Her egemen sınıf, kendi “barış”ını dayatır ve onun propagandasını yapar. Bugün de sermaye düzeninin “barış” propagandasının içeriği; “silahlarınızı bırakın”, “ideolojiniz öldü”, “gelin teslim olun ve barış içinde yaşayın” şeklindedir. Düzenin bu “barış” propagandası ile liberal reformizmin ve Kürt hareketinin barış çağrıları öz olarak aynı noktada buluşmaktadır.

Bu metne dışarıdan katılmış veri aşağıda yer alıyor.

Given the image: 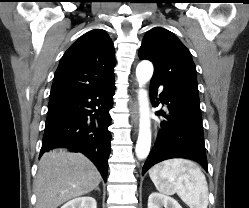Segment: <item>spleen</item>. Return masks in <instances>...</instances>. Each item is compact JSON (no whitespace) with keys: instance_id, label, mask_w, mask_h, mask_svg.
<instances>
[{"instance_id":"spleen-1","label":"spleen","mask_w":249,"mask_h":208,"mask_svg":"<svg viewBox=\"0 0 249 208\" xmlns=\"http://www.w3.org/2000/svg\"><path fill=\"white\" fill-rule=\"evenodd\" d=\"M156 189L164 194L177 195L190 208H207L208 185L201 169L186 159H169L149 170Z\"/></svg>"}]
</instances>
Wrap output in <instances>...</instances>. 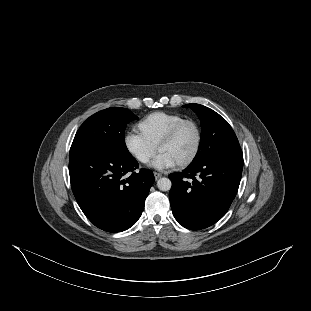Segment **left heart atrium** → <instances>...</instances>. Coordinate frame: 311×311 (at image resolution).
<instances>
[{
	"instance_id": "39dd6f15",
	"label": "left heart atrium",
	"mask_w": 311,
	"mask_h": 311,
	"mask_svg": "<svg viewBox=\"0 0 311 311\" xmlns=\"http://www.w3.org/2000/svg\"><path fill=\"white\" fill-rule=\"evenodd\" d=\"M178 162L166 153H159L158 156L151 163V167L158 171H163L176 167Z\"/></svg>"
}]
</instances>
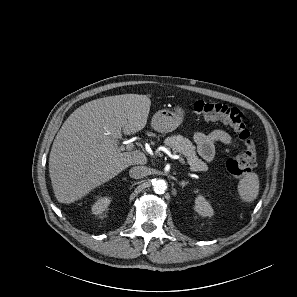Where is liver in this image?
I'll return each instance as SVG.
<instances>
[{
  "instance_id": "1",
  "label": "liver",
  "mask_w": 297,
  "mask_h": 297,
  "mask_svg": "<svg viewBox=\"0 0 297 297\" xmlns=\"http://www.w3.org/2000/svg\"><path fill=\"white\" fill-rule=\"evenodd\" d=\"M151 95L123 94L92 100L63 123L49 156L56 199L70 204L131 165H144L139 151H119L118 139L142 130Z\"/></svg>"
}]
</instances>
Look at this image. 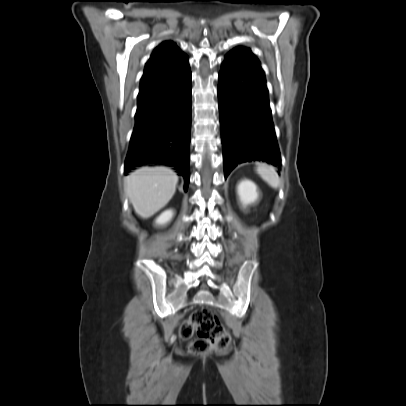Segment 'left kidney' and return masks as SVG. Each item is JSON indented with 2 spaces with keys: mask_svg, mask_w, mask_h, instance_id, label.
<instances>
[{
  "mask_svg": "<svg viewBox=\"0 0 406 406\" xmlns=\"http://www.w3.org/2000/svg\"><path fill=\"white\" fill-rule=\"evenodd\" d=\"M237 194L243 207L255 203L259 198L257 185L248 179H244L238 184Z\"/></svg>",
  "mask_w": 406,
  "mask_h": 406,
  "instance_id": "5707ae66",
  "label": "left kidney"
}]
</instances>
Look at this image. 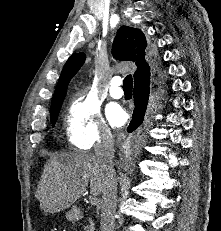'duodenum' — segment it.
Instances as JSON below:
<instances>
[{
    "label": "duodenum",
    "mask_w": 221,
    "mask_h": 231,
    "mask_svg": "<svg viewBox=\"0 0 221 231\" xmlns=\"http://www.w3.org/2000/svg\"><path fill=\"white\" fill-rule=\"evenodd\" d=\"M82 217H83L82 213L80 211H76L75 219L79 221L82 219Z\"/></svg>",
    "instance_id": "obj_1"
}]
</instances>
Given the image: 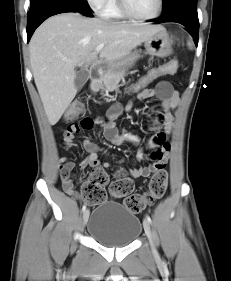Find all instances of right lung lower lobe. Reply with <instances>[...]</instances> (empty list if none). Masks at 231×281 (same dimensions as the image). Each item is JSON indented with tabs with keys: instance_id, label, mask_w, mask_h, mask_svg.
Returning a JSON list of instances; mask_svg holds the SVG:
<instances>
[{
	"instance_id": "1",
	"label": "right lung lower lobe",
	"mask_w": 231,
	"mask_h": 281,
	"mask_svg": "<svg viewBox=\"0 0 231 281\" xmlns=\"http://www.w3.org/2000/svg\"><path fill=\"white\" fill-rule=\"evenodd\" d=\"M65 12H79L93 17L86 0H30L27 20V40L35 29L48 17Z\"/></svg>"
}]
</instances>
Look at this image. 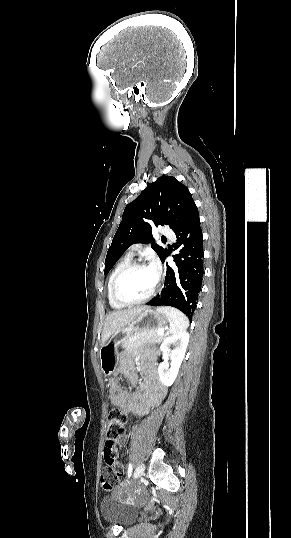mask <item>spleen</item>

Bu türden bir “barış” çağrısının sermaye düzeninin işine geleceği açıktır. Bu, aslında “barış” değil, teslimiyettir; kendi ideal ve hedeflerinden vazgeçmek, düşmanın iradesini kabul etmektir.

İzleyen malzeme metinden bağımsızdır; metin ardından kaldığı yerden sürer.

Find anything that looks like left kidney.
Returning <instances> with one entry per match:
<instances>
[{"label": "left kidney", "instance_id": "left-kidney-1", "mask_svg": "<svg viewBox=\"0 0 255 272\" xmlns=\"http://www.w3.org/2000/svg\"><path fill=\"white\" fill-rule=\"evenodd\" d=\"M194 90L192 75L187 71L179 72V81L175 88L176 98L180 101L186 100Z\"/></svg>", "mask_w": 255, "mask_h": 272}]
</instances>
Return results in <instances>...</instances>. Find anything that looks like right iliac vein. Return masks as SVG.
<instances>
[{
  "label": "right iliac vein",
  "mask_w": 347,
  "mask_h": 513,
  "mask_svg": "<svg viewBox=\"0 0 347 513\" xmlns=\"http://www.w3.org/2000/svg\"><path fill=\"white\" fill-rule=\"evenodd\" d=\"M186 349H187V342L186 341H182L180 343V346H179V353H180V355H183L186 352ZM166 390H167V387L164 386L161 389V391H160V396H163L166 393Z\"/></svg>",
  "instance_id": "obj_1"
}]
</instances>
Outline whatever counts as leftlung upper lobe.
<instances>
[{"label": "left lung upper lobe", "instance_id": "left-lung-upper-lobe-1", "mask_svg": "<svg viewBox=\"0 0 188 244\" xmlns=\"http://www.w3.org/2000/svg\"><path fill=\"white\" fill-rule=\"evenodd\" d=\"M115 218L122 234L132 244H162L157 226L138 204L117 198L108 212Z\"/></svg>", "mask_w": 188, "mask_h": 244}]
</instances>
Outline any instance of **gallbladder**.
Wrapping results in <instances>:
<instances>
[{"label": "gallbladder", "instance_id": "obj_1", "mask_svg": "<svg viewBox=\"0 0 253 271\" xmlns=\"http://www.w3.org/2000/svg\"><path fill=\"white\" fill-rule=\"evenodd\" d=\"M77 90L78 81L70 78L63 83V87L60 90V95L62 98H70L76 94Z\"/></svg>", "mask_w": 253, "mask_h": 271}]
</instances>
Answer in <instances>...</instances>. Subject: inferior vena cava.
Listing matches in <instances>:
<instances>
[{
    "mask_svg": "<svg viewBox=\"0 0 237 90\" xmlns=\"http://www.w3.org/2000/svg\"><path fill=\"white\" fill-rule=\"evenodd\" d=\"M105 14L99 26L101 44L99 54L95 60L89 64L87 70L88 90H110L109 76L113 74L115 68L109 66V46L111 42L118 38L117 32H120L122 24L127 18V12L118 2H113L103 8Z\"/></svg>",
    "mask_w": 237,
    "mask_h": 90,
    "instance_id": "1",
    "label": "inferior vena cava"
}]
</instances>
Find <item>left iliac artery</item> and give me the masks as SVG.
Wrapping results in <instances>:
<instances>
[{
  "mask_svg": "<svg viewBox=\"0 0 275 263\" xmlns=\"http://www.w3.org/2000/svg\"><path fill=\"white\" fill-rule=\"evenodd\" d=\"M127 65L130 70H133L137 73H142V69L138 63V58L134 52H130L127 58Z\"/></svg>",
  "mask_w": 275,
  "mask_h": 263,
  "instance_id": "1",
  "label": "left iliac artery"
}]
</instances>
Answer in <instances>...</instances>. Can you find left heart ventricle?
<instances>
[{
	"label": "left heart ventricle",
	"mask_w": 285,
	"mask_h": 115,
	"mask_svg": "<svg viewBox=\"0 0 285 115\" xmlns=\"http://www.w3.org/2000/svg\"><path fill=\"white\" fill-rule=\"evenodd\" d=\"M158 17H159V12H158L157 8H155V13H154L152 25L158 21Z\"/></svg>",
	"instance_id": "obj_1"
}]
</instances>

Sömürgeci sermaye devletinin “Kürt sorununun çözümü”nden, aynı anlama gelmek üzere “barış”tan anladığı, Türk ve Kürt halklarının hak eşitliği temelinde gönüllü birliği ve kardeşleşmesi değil, Kürt hareketini tasfiye ederek Kürt halkını denetim altına almaktır. Gelinen aşama, Kürt halkına yönelik yıllardır süren kirli savaşın ufak tefek rötuşlarla bir uzantısı ve onun özel bir evresinden ibarettir.

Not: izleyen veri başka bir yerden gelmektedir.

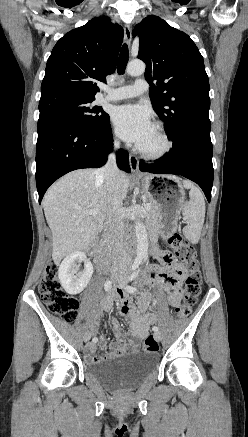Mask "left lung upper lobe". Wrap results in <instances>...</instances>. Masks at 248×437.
I'll return each mask as SVG.
<instances>
[{
    "mask_svg": "<svg viewBox=\"0 0 248 437\" xmlns=\"http://www.w3.org/2000/svg\"><path fill=\"white\" fill-rule=\"evenodd\" d=\"M132 34L139 36L138 58L146 64L152 106L168 138L187 123L209 120V80L191 38L153 15L137 24Z\"/></svg>",
    "mask_w": 248,
    "mask_h": 437,
    "instance_id": "obj_1",
    "label": "left lung upper lobe"
}]
</instances>
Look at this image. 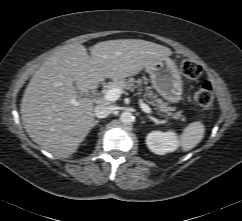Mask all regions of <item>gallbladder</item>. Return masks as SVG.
Segmentation results:
<instances>
[{
	"mask_svg": "<svg viewBox=\"0 0 242 221\" xmlns=\"http://www.w3.org/2000/svg\"><path fill=\"white\" fill-rule=\"evenodd\" d=\"M78 94H80V95H81V94H84V93L78 90Z\"/></svg>",
	"mask_w": 242,
	"mask_h": 221,
	"instance_id": "1",
	"label": "gallbladder"
}]
</instances>
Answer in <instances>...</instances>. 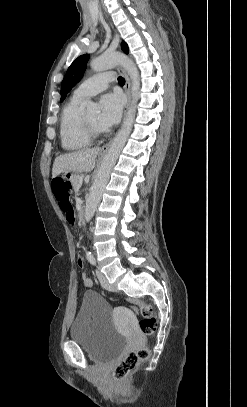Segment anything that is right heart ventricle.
<instances>
[{
	"label": "right heart ventricle",
	"instance_id": "obj_1",
	"mask_svg": "<svg viewBox=\"0 0 247 407\" xmlns=\"http://www.w3.org/2000/svg\"><path fill=\"white\" fill-rule=\"evenodd\" d=\"M83 101L73 96L62 108L59 133L66 151H78L91 144L92 139L85 134L81 124Z\"/></svg>",
	"mask_w": 247,
	"mask_h": 407
}]
</instances>
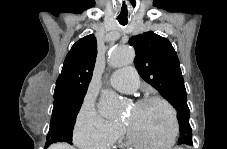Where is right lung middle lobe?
<instances>
[{
  "instance_id": "dd1d6c3e",
  "label": "right lung middle lobe",
  "mask_w": 227,
  "mask_h": 149,
  "mask_svg": "<svg viewBox=\"0 0 227 149\" xmlns=\"http://www.w3.org/2000/svg\"><path fill=\"white\" fill-rule=\"evenodd\" d=\"M83 98H61L54 100L46 147L56 142L72 143L73 127Z\"/></svg>"
}]
</instances>
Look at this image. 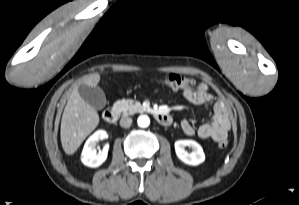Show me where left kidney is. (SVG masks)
<instances>
[{
	"label": "left kidney",
	"instance_id": "1",
	"mask_svg": "<svg viewBox=\"0 0 299 205\" xmlns=\"http://www.w3.org/2000/svg\"><path fill=\"white\" fill-rule=\"evenodd\" d=\"M175 152L177 157L187 165L196 166L204 162L205 155L202 147L194 140H177L175 142ZM188 146L192 149L191 153L185 150Z\"/></svg>",
	"mask_w": 299,
	"mask_h": 205
}]
</instances>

Açıktır ki, tıpkı öncekiler gibi son ABD patentli politika da Kürt sorununa çözüm getirmeyecektir. Kürt sorunu; “dağdakilerin düz ovaya inmesi”, bazı kültürel kırıntıların verilmesi, bireysel düzeyde etnik kimliğin kabul edilmesiyle çözülemez. Zira, Kürt sorunu çözülmeden tüm ağırlığıyla orta yerde kalacaktır. O, ancak siyasal temelde, yani ezilen Kürt ulusunun ulusal eşitlik ve özgürlük istemlerinin karşılanmasıyla çözülebilir. Bunu da ancak toplumsal bir devrim sağlayabilir.